Supplied material.
+++++
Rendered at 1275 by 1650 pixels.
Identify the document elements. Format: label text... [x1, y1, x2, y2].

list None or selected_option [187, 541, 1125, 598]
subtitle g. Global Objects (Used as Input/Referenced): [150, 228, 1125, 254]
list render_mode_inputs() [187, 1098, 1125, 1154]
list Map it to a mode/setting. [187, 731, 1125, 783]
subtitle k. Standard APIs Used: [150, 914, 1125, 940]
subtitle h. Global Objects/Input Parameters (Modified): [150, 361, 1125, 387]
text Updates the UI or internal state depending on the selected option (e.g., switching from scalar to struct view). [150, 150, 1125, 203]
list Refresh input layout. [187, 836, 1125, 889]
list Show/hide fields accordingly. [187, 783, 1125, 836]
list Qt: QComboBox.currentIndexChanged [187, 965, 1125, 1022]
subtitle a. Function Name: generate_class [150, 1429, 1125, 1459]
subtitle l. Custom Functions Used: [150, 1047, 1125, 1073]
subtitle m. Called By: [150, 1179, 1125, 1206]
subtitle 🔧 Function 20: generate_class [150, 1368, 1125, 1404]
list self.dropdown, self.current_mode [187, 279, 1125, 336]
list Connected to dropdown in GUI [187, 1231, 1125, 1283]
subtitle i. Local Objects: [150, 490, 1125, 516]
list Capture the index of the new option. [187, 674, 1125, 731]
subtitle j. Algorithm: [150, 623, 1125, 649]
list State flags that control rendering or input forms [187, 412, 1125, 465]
+++++
What you are asked to do. Please set down the full listing above, word for word.

Task solution.
Rendered at 1275 by 1650 pixels.
Identify the document elements. Format: label text... [x1, y1, x2, y2].

list None or selected_option [187, 541, 1125, 598]
subtitle g. Global Objects (Used as Input/Referenced): [150, 228, 1125, 254]
list render_mode_inputs() [187, 1098, 1125, 1154]
list Map it to a mode/setting. [187, 731, 1125, 783]
subtitle k. Standard APIs Used: [150, 914, 1125, 940]
subtitle h. Global Objects/Input Parameters (Modified): [150, 361, 1125, 387]
text Updates the UI or internal state depending on the selected option (e.g., switching from scalar to struct view). [150, 150, 1125, 203]
list Refresh input layout. [187, 836, 1125, 889]
list Show/hide fields accordingly. [187, 783, 1125, 836]
list Qt: QComboBox.currentIndexChanged [187, 965, 1125, 1022]
subtitle a. Function Name: generate_class [150, 1429, 1125, 1459]
subtitle l. Custom Functions Used: [150, 1047, 1125, 1073]
subtitle m. Called By: [150, 1179, 1125, 1206]
subtitle 🔧 Function 20: generate_class [150, 1368, 1125, 1404]
list self.dropdown, self.current_mode [187, 279, 1125, 336]
list Connected to dropdown in GUI [187, 1231, 1125, 1283]
subtitle i. Local Objects: [150, 490, 1125, 516]
list Capture the index of the new option. [187, 674, 1125, 731]
subtitle j. Algorithm: [150, 623, 1125, 649]
list State flags that control rendering or input forms [187, 412, 1125, 465]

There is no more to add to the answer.